Zana Masombuka is a South African artist who uses photography to explore her Ndebele identity in Modern Day Africa.

She was raised in a small rural town in Kwa-Ndebele, called Siyabuswa. Immersed in this space, she found herself often, “marvelling at the complexity and intricacy of the Ndebele culture… I draw a lot of inspiration from IsiNdebele, not only as a culture, but as well as a language and a way of life.”

She probes notions of heritage and its relevance in the contemporary moment – across the time-space continuum.

Masombuka has created Ndebele adoptions of the superhero figure using sci-fi culture.

For Masombuka, science fiction is a form of storytelling that allows people to reimagine themselves and their circumstances.

The commercialized superhero narrative, which often involves violence as a medium for transformative direction or the undoing of evil, is reworked by Masombuka. She takes the Ndebele culture as her source of strength.

Evidence of this can be seen in her latest project titled ‘Time’, a series of photographs coupled with a poem by Thembisile Mkhatshwa.

The project refers to the process of passing down knowledge and the tension between generations in postcolonial contexts.

The series features figures with dried lemon slices covering their face. The calm yet commanding postures work together with the lemon slices to create a mysterious godliness, evoking visual recollections of African sculptures that portray spiritual deities.

This immediately transfers the figure to into the realm of the supernatural.
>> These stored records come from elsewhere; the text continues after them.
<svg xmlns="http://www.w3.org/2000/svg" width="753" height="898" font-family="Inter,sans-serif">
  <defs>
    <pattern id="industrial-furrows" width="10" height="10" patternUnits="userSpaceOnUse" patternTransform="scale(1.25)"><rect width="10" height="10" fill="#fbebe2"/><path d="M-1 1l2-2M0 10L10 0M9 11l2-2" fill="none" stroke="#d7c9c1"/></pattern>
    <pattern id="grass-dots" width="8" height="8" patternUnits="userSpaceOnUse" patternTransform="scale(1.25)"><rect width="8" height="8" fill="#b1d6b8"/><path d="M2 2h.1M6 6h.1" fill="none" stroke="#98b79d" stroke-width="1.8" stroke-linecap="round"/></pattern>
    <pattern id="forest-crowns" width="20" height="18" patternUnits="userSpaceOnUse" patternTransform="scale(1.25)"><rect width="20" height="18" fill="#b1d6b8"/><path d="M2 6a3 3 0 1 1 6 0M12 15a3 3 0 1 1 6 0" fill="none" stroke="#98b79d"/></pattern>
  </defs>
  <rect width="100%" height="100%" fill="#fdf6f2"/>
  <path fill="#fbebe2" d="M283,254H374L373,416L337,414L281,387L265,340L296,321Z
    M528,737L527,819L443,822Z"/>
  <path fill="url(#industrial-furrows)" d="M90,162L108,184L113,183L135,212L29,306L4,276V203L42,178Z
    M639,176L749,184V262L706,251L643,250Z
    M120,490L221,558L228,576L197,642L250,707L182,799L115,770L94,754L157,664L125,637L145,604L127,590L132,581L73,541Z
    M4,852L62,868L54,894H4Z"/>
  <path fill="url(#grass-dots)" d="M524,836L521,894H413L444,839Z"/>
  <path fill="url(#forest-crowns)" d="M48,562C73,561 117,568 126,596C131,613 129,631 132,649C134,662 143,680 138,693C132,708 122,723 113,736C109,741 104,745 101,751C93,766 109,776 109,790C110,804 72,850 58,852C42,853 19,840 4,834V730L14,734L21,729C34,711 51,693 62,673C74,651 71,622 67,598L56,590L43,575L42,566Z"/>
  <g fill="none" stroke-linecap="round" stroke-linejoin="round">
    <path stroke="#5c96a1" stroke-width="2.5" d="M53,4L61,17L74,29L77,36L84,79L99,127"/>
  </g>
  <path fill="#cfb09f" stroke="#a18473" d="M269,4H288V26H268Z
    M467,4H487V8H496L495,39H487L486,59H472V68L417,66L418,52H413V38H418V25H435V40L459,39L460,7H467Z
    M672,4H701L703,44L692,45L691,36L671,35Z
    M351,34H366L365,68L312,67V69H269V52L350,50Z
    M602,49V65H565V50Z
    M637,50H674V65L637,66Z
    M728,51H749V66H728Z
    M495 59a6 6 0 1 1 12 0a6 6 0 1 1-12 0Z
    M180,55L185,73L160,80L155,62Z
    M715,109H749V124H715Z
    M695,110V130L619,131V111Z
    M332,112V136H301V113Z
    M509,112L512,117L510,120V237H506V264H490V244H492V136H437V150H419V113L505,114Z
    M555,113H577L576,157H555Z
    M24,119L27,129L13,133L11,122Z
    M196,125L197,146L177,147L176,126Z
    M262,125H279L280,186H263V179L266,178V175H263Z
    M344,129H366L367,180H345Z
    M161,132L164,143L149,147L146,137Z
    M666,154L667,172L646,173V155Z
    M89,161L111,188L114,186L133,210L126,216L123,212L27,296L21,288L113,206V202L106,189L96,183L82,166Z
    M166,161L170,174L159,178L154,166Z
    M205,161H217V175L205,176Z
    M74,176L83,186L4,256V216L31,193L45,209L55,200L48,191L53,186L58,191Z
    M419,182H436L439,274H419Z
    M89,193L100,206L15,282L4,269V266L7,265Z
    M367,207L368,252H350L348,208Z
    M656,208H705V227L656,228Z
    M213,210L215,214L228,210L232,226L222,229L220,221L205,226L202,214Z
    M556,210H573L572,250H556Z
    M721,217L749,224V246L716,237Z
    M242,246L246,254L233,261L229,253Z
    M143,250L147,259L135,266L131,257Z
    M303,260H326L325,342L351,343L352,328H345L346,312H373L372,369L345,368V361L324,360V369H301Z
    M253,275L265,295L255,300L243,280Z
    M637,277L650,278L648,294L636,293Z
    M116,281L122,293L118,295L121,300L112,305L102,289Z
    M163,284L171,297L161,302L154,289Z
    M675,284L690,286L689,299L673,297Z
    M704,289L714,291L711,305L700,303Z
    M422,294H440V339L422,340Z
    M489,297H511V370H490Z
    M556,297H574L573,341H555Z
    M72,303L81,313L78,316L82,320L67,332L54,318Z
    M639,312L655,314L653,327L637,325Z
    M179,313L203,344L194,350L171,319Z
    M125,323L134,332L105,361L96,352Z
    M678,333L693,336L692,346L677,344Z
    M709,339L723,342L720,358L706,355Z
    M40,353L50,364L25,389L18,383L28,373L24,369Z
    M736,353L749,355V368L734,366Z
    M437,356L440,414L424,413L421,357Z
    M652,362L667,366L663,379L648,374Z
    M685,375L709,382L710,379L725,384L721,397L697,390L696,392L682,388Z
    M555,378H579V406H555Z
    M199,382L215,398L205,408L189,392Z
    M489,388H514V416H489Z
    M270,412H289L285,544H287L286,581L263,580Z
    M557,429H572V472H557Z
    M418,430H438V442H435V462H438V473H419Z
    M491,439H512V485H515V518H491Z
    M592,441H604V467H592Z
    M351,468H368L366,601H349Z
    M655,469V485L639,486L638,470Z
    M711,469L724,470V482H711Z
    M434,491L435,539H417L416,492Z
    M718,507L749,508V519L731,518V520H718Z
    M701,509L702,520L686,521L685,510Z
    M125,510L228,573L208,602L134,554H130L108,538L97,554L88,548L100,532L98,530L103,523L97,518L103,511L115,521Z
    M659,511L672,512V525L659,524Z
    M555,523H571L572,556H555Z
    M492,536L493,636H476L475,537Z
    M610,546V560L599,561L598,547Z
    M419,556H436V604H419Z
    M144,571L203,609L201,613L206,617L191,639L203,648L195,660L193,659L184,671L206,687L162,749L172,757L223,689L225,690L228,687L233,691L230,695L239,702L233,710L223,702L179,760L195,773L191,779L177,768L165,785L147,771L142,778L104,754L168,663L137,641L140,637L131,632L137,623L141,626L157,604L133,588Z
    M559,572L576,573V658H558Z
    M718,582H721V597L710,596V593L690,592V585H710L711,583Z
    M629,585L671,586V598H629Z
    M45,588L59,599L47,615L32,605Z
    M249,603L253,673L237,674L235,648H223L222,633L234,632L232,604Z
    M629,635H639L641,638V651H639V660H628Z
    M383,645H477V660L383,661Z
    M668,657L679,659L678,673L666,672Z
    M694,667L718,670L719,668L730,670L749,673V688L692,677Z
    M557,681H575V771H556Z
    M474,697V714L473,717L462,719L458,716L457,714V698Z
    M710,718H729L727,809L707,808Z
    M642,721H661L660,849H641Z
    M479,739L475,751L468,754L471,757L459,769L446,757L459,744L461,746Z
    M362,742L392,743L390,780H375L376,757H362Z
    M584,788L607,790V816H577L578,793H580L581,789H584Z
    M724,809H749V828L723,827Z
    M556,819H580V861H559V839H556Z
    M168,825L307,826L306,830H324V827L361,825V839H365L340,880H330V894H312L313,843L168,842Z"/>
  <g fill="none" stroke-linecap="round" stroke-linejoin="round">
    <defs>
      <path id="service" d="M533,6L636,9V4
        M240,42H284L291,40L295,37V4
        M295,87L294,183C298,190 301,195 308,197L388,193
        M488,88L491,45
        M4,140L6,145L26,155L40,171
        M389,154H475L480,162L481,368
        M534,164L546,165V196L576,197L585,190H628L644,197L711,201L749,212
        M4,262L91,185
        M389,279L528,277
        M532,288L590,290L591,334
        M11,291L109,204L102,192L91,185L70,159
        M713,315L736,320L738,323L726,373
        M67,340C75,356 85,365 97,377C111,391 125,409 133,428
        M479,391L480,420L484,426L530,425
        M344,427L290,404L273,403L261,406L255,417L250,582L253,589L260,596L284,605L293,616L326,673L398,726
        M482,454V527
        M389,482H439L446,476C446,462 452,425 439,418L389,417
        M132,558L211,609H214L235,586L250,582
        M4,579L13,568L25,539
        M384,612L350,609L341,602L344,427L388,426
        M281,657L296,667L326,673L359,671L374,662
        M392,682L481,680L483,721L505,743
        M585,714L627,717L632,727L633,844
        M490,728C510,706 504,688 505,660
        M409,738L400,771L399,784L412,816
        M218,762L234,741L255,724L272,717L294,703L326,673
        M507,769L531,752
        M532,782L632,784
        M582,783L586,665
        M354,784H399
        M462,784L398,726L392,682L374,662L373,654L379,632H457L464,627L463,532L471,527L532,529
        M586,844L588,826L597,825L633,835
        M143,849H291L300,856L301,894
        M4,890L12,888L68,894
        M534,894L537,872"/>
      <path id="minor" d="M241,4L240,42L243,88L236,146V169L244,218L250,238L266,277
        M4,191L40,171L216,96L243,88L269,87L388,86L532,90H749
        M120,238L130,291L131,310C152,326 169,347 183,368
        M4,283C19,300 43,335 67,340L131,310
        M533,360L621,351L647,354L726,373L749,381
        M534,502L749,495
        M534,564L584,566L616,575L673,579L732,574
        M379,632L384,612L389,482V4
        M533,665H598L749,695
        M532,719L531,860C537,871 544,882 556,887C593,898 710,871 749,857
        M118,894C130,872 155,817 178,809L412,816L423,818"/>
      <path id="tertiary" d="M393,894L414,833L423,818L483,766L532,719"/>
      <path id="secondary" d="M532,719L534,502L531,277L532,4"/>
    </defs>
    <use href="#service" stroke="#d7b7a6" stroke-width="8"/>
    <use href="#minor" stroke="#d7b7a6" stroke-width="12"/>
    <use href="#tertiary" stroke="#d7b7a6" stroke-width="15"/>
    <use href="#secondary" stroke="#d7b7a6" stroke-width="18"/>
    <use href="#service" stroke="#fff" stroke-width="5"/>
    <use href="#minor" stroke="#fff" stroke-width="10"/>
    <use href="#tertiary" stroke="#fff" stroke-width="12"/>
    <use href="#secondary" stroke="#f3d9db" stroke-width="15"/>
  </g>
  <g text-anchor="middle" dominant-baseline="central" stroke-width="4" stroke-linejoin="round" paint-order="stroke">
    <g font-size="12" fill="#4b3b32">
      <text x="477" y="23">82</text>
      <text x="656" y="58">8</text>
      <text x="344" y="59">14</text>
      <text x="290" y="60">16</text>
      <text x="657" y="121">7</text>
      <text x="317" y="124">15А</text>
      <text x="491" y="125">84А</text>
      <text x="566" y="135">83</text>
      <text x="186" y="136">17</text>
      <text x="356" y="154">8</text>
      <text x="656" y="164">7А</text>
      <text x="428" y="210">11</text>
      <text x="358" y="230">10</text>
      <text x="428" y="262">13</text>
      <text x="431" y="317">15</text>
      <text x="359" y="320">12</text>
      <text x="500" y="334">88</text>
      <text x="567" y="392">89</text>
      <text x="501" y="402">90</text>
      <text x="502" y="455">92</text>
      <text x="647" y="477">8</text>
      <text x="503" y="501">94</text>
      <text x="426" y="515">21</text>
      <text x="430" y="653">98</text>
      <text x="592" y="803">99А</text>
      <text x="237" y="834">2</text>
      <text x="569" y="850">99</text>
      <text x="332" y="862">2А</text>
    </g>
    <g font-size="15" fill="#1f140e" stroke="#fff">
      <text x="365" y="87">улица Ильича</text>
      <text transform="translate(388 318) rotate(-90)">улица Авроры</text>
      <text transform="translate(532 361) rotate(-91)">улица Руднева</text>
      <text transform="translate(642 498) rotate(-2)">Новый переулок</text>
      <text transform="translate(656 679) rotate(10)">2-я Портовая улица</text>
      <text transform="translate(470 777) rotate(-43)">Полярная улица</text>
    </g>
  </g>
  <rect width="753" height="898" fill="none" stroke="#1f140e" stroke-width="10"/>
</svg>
This too, demonstrates the transformative power that art possesses, daring people to think about themselves, their experiences and their cultures differently.

‘The role of science fiction within history is what some may call folk tales, and I think that it is a form of preserving the imaginative spirit of the African,’ Masombuka explains.

She captures the essence of time as well as its relationship to the evolution of African culture with a particular focus on inter-generational knowledge systems and the tensions between them.

Theoretically framed by Frantz Fanon’s seminal text, The Wretched of the Earth the project probes notions of “decolonization, unlearning and the remaking of culture within African societies post-colonial Africa. This allows... to dig deeper into questions of African knowledge and how it informs identity and belonging.”

Lemons are used as a visual signifier to juxtapose young and ancestral generations. They are simultaneously symbolic of arrogance and vulnerability.

“It is the blind leading the blind and hoping for the better future. It is the cultivation of a reactionary existence.” The artist explains reflecting on how colonial influence has shifted African perspectives.

Masombuka addresses the collective clout these generations possess when they comes together. When viewed in this way ‘Time’ is also a kind of call to action, expressing the idea that the time is now for African people across generations to work collaboratively to reclaim, relearn and to rebuild to sustain cultural practices and knowledge systems.

The work is hauntingly beautiful creating distortion out of nature. The lemons both look like eyes and a disease. There is power in their natural manifestation.